=== Supplied data ===

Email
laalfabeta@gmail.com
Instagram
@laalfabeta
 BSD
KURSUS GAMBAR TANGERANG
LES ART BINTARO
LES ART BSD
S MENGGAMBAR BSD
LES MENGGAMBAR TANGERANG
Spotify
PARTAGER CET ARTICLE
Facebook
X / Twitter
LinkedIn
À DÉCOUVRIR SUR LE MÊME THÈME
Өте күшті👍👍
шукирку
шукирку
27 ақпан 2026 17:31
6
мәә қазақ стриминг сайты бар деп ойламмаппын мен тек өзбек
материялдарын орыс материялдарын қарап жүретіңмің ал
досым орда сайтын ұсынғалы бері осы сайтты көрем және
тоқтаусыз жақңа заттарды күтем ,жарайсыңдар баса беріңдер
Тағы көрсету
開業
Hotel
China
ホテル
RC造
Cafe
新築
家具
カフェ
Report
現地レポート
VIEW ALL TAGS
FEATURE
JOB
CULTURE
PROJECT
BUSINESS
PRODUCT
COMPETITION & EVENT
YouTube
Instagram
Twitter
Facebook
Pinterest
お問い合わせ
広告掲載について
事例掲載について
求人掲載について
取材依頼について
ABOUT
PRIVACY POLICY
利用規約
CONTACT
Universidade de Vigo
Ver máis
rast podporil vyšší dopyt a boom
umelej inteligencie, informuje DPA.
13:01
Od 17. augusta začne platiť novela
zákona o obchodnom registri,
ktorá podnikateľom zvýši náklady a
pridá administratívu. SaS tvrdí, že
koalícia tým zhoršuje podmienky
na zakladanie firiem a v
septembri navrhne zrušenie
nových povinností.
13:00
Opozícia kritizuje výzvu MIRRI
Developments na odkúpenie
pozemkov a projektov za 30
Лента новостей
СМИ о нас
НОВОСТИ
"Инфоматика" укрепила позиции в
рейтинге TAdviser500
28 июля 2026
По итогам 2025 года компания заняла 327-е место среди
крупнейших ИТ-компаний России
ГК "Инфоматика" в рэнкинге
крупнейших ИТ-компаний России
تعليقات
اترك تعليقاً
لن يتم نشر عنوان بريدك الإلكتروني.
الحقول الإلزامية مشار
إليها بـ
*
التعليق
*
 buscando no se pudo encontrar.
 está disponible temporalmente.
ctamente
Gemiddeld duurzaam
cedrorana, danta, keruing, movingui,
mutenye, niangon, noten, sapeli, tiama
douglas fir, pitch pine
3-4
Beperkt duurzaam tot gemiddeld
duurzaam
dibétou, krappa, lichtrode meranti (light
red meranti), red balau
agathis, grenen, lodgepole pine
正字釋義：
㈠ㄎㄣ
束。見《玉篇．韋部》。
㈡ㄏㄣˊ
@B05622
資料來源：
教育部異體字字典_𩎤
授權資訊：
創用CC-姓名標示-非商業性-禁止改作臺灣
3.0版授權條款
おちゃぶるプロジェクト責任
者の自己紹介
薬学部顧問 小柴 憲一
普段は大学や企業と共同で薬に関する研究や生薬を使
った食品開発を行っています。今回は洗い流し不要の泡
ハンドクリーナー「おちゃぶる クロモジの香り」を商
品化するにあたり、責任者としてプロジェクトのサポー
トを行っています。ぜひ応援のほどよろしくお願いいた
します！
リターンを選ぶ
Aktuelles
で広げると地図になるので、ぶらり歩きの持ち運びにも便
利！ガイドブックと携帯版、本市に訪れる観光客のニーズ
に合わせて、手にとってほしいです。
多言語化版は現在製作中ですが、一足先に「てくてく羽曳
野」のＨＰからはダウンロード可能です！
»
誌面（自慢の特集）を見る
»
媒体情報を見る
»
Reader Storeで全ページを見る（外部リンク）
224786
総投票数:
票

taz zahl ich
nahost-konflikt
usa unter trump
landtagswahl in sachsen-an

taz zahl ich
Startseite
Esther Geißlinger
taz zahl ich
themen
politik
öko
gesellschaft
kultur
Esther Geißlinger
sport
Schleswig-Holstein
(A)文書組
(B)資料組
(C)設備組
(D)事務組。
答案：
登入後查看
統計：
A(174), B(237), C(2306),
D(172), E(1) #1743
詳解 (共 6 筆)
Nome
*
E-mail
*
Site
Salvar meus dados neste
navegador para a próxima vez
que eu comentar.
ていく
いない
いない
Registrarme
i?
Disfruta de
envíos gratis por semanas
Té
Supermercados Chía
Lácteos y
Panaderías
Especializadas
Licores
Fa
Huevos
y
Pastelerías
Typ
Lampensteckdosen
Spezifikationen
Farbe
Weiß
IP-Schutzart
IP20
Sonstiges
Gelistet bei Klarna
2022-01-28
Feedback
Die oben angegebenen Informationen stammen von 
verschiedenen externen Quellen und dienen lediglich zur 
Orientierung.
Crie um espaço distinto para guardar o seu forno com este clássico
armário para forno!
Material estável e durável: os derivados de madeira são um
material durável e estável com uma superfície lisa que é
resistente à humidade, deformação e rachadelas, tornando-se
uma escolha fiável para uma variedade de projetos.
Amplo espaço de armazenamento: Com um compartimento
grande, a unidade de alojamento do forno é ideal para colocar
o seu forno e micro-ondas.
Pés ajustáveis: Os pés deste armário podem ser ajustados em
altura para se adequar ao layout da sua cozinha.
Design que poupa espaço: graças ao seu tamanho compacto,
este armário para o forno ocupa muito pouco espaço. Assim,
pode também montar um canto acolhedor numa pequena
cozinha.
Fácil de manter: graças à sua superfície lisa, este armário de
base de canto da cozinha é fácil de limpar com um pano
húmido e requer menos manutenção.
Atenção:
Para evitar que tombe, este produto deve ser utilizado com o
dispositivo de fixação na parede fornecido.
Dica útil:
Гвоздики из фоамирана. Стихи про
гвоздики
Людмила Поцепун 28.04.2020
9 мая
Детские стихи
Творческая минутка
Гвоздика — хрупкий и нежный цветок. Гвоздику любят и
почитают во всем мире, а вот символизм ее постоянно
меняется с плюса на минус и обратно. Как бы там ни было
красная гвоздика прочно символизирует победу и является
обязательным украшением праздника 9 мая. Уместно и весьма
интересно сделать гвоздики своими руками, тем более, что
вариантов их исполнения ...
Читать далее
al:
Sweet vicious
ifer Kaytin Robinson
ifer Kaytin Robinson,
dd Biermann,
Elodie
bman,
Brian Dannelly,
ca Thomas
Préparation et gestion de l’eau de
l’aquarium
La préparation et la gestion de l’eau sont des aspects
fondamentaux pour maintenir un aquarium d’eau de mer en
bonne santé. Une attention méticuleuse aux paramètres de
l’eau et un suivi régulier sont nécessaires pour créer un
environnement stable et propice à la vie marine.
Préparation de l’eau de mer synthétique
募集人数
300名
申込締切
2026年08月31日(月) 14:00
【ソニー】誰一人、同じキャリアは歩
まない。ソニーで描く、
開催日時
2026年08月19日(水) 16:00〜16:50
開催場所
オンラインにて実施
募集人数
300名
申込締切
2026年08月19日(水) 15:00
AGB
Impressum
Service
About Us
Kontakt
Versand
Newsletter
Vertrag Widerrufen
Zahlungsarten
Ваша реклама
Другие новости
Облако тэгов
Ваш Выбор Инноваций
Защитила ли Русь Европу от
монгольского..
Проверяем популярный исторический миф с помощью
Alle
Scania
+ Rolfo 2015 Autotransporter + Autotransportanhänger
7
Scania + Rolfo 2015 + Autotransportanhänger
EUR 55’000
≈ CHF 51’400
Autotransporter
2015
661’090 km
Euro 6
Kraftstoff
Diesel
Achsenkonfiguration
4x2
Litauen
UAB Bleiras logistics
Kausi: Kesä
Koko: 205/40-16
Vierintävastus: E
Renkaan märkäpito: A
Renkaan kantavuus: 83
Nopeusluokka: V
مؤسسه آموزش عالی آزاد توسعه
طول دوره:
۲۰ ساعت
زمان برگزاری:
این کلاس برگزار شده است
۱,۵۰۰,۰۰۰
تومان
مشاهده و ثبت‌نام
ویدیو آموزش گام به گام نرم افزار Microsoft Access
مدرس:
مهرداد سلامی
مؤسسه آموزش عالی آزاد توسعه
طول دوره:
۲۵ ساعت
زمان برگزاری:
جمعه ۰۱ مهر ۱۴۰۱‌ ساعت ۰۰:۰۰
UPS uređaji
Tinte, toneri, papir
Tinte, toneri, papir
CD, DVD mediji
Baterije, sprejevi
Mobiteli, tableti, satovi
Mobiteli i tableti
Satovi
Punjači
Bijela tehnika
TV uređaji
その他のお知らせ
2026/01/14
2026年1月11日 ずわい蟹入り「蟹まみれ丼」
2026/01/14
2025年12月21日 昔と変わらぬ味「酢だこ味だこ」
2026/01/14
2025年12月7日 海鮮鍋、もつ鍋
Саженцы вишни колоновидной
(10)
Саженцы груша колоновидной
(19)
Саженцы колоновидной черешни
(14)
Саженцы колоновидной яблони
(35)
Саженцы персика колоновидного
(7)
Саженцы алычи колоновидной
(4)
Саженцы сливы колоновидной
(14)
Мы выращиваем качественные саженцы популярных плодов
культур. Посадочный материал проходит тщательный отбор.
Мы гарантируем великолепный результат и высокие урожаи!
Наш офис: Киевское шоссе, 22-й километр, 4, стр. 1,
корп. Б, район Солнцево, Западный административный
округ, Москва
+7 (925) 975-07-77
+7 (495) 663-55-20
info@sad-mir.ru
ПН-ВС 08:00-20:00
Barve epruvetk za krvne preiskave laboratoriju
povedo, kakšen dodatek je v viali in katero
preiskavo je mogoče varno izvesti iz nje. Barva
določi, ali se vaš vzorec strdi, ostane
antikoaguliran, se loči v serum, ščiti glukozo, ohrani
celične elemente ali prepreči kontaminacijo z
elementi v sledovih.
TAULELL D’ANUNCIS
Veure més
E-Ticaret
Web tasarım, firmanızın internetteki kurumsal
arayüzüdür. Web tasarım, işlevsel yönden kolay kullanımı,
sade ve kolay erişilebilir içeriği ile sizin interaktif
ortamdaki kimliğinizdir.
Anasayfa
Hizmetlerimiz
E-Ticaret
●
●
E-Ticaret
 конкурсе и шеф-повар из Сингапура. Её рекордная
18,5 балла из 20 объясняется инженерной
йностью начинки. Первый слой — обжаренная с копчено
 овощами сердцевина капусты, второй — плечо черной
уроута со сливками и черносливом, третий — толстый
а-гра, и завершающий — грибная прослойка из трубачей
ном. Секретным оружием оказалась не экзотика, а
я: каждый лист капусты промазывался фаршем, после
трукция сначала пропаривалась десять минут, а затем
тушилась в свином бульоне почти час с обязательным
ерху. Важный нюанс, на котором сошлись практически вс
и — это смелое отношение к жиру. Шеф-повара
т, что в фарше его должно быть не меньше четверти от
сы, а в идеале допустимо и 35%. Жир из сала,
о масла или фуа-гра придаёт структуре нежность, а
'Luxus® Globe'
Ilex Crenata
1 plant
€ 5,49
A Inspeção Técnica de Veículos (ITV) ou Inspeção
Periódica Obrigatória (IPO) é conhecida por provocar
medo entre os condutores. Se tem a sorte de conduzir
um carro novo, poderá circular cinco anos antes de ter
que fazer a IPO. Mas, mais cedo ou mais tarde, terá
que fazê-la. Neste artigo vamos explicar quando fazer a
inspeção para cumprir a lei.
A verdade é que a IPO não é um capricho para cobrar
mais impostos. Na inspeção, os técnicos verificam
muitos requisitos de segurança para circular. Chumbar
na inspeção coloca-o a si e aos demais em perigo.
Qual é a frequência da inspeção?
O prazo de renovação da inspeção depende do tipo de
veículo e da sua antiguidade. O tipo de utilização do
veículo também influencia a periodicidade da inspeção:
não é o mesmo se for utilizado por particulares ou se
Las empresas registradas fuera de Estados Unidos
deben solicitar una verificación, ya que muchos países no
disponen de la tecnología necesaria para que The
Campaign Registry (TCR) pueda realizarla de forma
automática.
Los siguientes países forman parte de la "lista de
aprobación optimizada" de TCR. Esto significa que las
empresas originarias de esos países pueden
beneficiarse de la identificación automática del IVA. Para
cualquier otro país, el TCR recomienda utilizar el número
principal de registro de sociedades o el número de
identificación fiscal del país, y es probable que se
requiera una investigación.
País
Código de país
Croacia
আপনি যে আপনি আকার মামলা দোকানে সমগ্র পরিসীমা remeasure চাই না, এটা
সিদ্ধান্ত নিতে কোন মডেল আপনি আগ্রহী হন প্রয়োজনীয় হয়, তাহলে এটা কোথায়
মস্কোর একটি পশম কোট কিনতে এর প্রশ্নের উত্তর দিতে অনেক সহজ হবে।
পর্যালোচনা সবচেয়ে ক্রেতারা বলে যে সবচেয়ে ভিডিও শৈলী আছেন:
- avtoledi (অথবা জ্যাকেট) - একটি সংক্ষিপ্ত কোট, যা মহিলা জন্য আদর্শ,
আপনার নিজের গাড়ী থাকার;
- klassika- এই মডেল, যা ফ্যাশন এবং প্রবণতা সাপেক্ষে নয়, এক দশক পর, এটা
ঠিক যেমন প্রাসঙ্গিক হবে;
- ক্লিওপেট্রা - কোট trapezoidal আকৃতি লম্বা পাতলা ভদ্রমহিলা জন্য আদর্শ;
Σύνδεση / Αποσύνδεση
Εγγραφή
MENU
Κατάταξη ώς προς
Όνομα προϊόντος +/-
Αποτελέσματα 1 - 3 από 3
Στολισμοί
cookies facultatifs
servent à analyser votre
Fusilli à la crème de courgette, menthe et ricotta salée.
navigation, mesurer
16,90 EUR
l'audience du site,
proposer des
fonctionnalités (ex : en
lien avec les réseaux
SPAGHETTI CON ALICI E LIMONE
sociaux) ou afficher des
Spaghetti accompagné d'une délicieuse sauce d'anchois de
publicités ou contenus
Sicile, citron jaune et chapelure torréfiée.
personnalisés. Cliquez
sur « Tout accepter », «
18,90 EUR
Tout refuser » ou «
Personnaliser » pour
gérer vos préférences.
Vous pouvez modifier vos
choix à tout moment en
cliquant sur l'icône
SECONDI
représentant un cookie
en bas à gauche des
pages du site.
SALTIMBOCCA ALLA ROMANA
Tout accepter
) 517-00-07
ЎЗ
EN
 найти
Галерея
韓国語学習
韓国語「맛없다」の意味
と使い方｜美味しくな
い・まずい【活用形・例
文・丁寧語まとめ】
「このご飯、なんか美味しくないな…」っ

=== Problem to work on ===
Which lines should be output? Exactly those from the first line of the data through the line containing "rast podporil vyšší dopyt a boom", inclusive.

=== Solved problem ===
Email
laalfabeta@gmail.com
Instagram
@laalfabeta
 BSD
KURSUS GAMBAR TANGERANG
LES ART BINTARO
LES ART BSD
S MENGGAMBAR BSD
LES MENGGAMBAR TANGERANG
Spotify
PARTAGER CET ARTICLE
Facebook
X / Twitter
LinkedIn
À DÉCOUVRIR SUR LE MÊME THÈME
Өте күшті👍👍
шукирку
шукирку
27 ақпан 2026 17:31
6
мәә қазақ стриминг сайты бар деп ойламмаппын мен тек өзбек
материялдарын орыс материялдарын қарап жүретіңмің ал
досым орда сайтын ұсынғалы бері осы сайтты көрем және
тоқтаусыз жақңа заттарды күтем ,жарайсыңдар баса беріңдер
Тағы көрсету
開業
Hotel
China
ホテル
RC造
Cafe
新築
家具
カフェ
Report
現地レポート
VIEW ALL TAGS
FEATURE
JOB
CULTURE
PROJECT
BUSINESS
PRODUCT
COMPETITION & EVENT
YouTube
Instagram
Twitter
Facebook
Pinterest
お問い合わせ
広告掲載について
事例掲載について
求人掲載について
取材依頼について
ABOUT
PRIVACY POLICY
利用規約
CONTACT
Universidade de Vigo
Ver máis
rast podporil vyšší dopyt a boom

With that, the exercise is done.